Após empurrarmos o malão para dentro da locomotiva, minha mãe me abraçou como nunca havia me abraçado antes. Senti um nó na garganta ante a esta incomum demonstração de afeto.

- Escreveremos todos os dias, tudo bem? E não se esqueça do que dissemos, não importa a Casa que você ficar - ela disse ao soltar-me do abraço, e lágrimas caíam copiosamente de seus olhos.

Abracei o meu pai, porém, ao contrário de minha mãe, este sorria abertamente. Eu sabia que um dos maiores sonhos dele era me ver indo para Hogwarts. Depois de ter sua carreira de bruxo-pesquisador bem sucedida. Ele tentava, obviamente, mas os resultados obtidos em seus experimentos não eram nada satisfatórios. Ainda assim, ele não desistia. Acho que herdei dele a minha paixão por Poções.

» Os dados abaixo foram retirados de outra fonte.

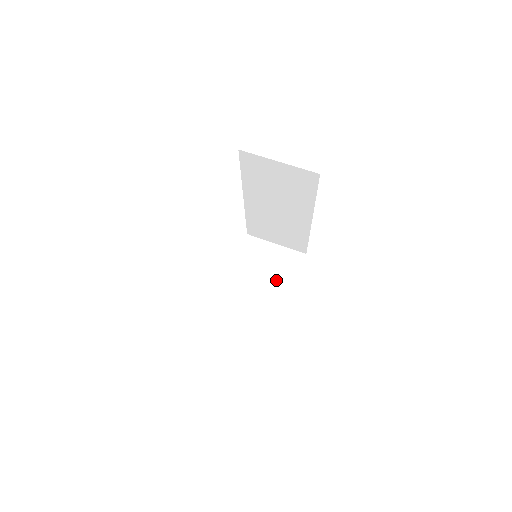
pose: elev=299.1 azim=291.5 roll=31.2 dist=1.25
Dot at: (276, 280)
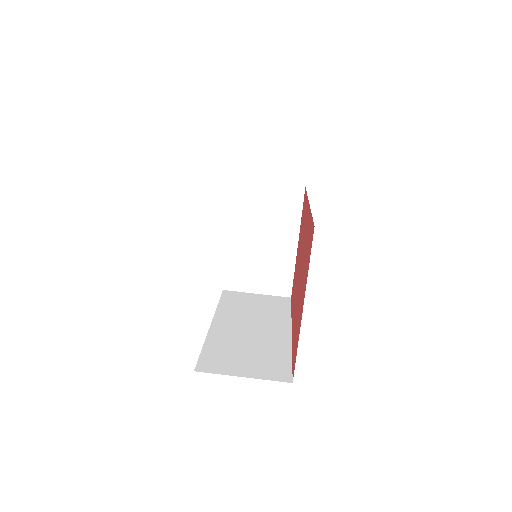
Dot at: (279, 226)
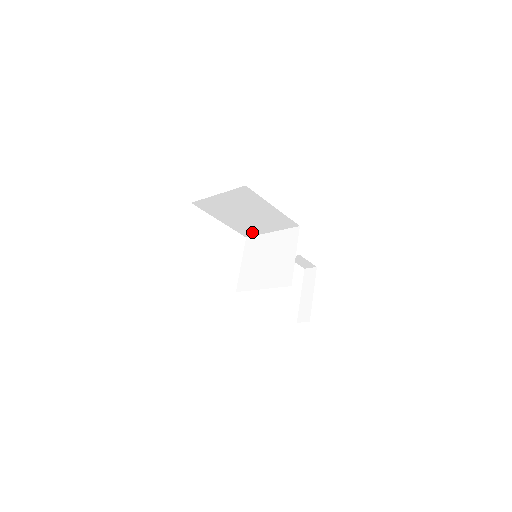
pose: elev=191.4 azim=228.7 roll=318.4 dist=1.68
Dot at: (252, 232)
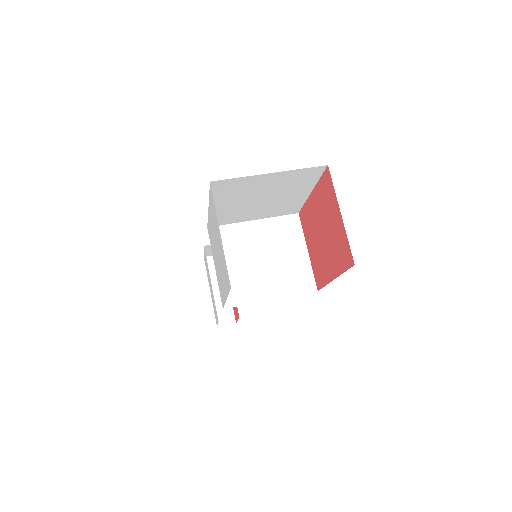
Dot at: (227, 220)
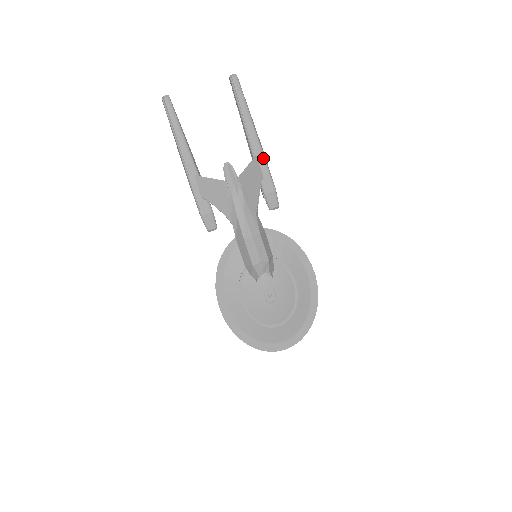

- Não ouça a sua mãe, vamos te deixar de castigo se você for pra Lufa-Lufa, viu? - disse, rindo, com aquele jeito brincalhão.

- Não diga uma coisa dessas! - minha mãe retrucou, emburrada.

- A Vicky sabe que é brincadeira, não sabe? - ele respondeu, dando palmadinhas em meu ombro.

Abracei-os novamente e entrei no trem. Por uma das janelas, acenei até perdê-los de vista. Estava triste por deixá-los para trás, mas, ao mesmo tempo, estava animada. E um tanto ansiosa, eu diria. Encontrei uma cabine vazia e, com alguma dificuldade, levei minhas coisas até lá. Ao sentar e afastar o cabelo do meu rosto, reparei que um garoto loiro e de rosto pontudo observava-me da porta, curiosamente. Um sorriso desdenhoso brincava em seus lábios finos.

- Mas é esse ano que Hogwarts vai voar pelos ares! Isso se conseguirmos chegar lá! - ele disse, olhando diretamente para mim, e foi acompanhado por risadinhas de seus colegas.

Não respondi. Não sabia do que ele estava falando. Fingi não saber, na verdade. Retirei um livro do malão e comecei a ler.

- Ouvi dizer que o seu pai explodiu um setor do Ministério da Magia graças a um experimento mal feito, é verdade?

Fechei o livro e olhei-o com impaciência.

- E quem é você pra falar do meu pai? O que o seu faz? Intimida, suborna, rouba, talvez? Meu pai não precisa disso pra ter uma carreira sólida. Ele chegou onde chegou porque é inteligente.

O garoto gargalhou.

- Você é uma piada, Dale. Você e sua família. São iguais aos Weasley, a única diferença é que ainda tem algum dinheiro, e isso é dizer alguma coisa.

- A única piada aqui é você, Malfoy. Tá se sentindo corajoso, agora. Quando eu tentar te azarar, você vai sair correndo.

- De você, Dale? Me poupe, você não iria me azarar.

Retirei a varinha de um dos bolsos das vestes e mirei-a em sua direção. Ele olhava para mim, apreensivo.

- Quer arriscar? Tem certeza? - falei, em tom de ameaça.

Ele ainda continuou me olhando, meio confuso, meio apreensivo. Resmungando algo que não pude ouvir, ele e seus amigos se retiraram. Guardei a varinha, rindo.

Afinal, eu conhecia a índole dos Malfoy desde que me entendia por gente. Ele não ia perder uma chance de provocar a mim ou a minha família. Ele que tentasse.